## [REQUIRED WORK]
The line that contains "right ankle: (336, 300, 19)" and all lines following it to the end of the data below: set these down exactly, and nothing besides.

──────── THE DATA ────────

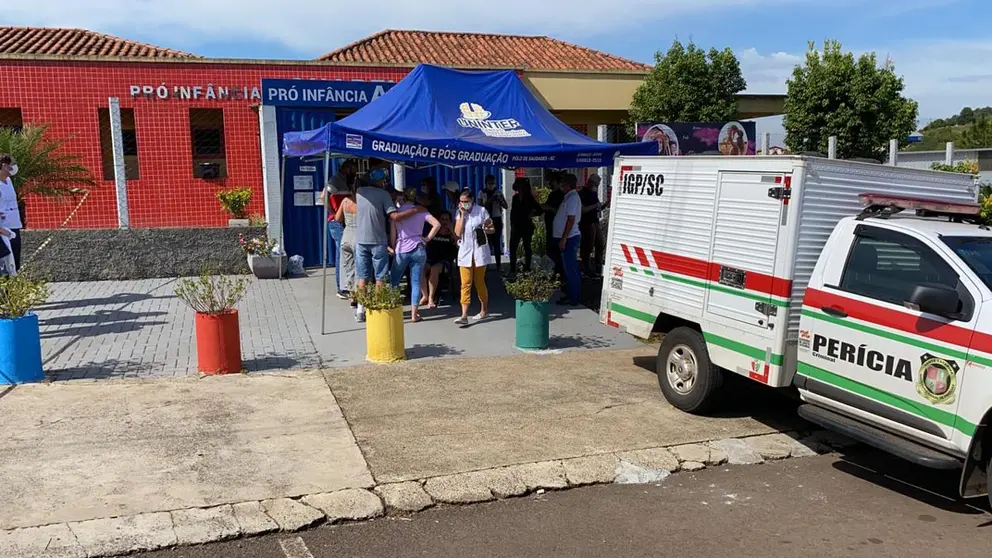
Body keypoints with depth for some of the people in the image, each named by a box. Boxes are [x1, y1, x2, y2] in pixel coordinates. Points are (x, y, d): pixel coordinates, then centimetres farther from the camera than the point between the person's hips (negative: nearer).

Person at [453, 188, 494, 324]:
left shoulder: (481, 211, -3)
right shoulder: (460, 213, 4)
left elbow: (492, 229, 3)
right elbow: (458, 233, -7)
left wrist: (485, 229, -20)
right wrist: (462, 215, -9)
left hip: (479, 250, -2)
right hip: (465, 252, 2)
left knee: (479, 282, 8)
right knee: (465, 284, -5)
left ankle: (484, 310, 25)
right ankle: (464, 315, -9)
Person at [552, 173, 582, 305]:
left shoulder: (572, 197, -15)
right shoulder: (568, 197, 15)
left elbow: (571, 219, -21)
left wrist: (564, 239, -22)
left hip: (569, 238, -10)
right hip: (567, 238, 10)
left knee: (570, 269, -6)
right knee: (569, 268, 14)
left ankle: (573, 298, -1)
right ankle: (570, 295, 22)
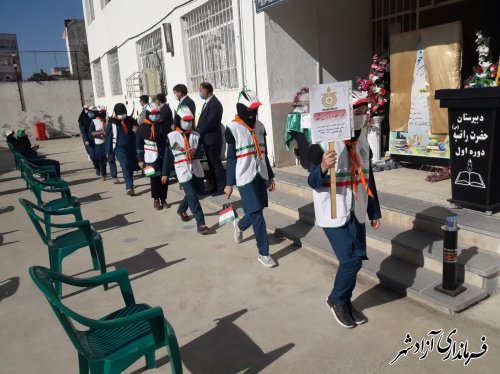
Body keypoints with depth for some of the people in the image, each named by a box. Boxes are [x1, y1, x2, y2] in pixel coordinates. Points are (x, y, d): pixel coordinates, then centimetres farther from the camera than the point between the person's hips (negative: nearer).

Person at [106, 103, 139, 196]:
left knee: (131, 166, 12)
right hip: (120, 148, -4)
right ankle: (129, 187, -21)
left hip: (132, 147, 4)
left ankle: (129, 184, 34)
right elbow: (108, 137, 0)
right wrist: (108, 151, 0)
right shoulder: (112, 122, -3)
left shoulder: (130, 120, 6)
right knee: (125, 166, -16)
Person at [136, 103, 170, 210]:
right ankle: (156, 199, 16)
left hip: (164, 157, 2)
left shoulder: (164, 125, 3)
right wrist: (140, 159, 0)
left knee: (165, 178, 3)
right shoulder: (143, 127, -1)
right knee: (155, 178, 0)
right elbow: (139, 144, 2)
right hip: (151, 158, -2)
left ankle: (163, 199, 18)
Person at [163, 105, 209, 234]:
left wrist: (195, 152, -21)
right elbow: (168, 155, 0)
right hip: (183, 169, -5)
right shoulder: (172, 136, -4)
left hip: (196, 168, 5)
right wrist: (165, 173, 2)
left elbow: (201, 152, 3)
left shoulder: (196, 135, 6)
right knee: (193, 196, -9)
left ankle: (181, 209, 41)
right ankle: (201, 223, -5)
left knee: (197, 191, 16)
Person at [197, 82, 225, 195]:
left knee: (216, 164, -3)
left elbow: (210, 123, -22)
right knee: (211, 164, 13)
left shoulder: (215, 103, -16)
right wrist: (198, 131, 2)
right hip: (206, 139, 9)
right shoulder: (207, 103, 15)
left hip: (213, 139, -9)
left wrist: (198, 132, -11)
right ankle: (215, 186, 21)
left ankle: (221, 187, 6)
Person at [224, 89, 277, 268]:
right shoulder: (233, 128, -8)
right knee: (257, 214, -7)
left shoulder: (259, 126, 10)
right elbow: (231, 157, -6)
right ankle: (263, 253, 5)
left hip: (260, 175, 6)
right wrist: (229, 183, -5)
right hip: (245, 177, -6)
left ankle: (239, 225, 45)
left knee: (256, 211, 12)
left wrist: (270, 176, 17)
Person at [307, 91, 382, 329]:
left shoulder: (362, 142, 7)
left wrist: (374, 211, 17)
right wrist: (322, 168, -39)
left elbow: (368, 178, 15)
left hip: (356, 212, 7)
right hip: (332, 214, -7)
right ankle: (336, 300, 19)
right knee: (350, 260, -8)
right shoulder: (324, 143, -17)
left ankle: (345, 302, 32)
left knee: (357, 258, 10)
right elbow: (313, 182, -17)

────────

## [REPLY TO THE EXERCISE]
right ankle: (336, 300, 19)
right knee: (350, 260, -8)
right shoulder: (324, 143, -17)
left ankle: (345, 302, 32)
left knee: (357, 258, 10)
right elbow: (313, 182, -17)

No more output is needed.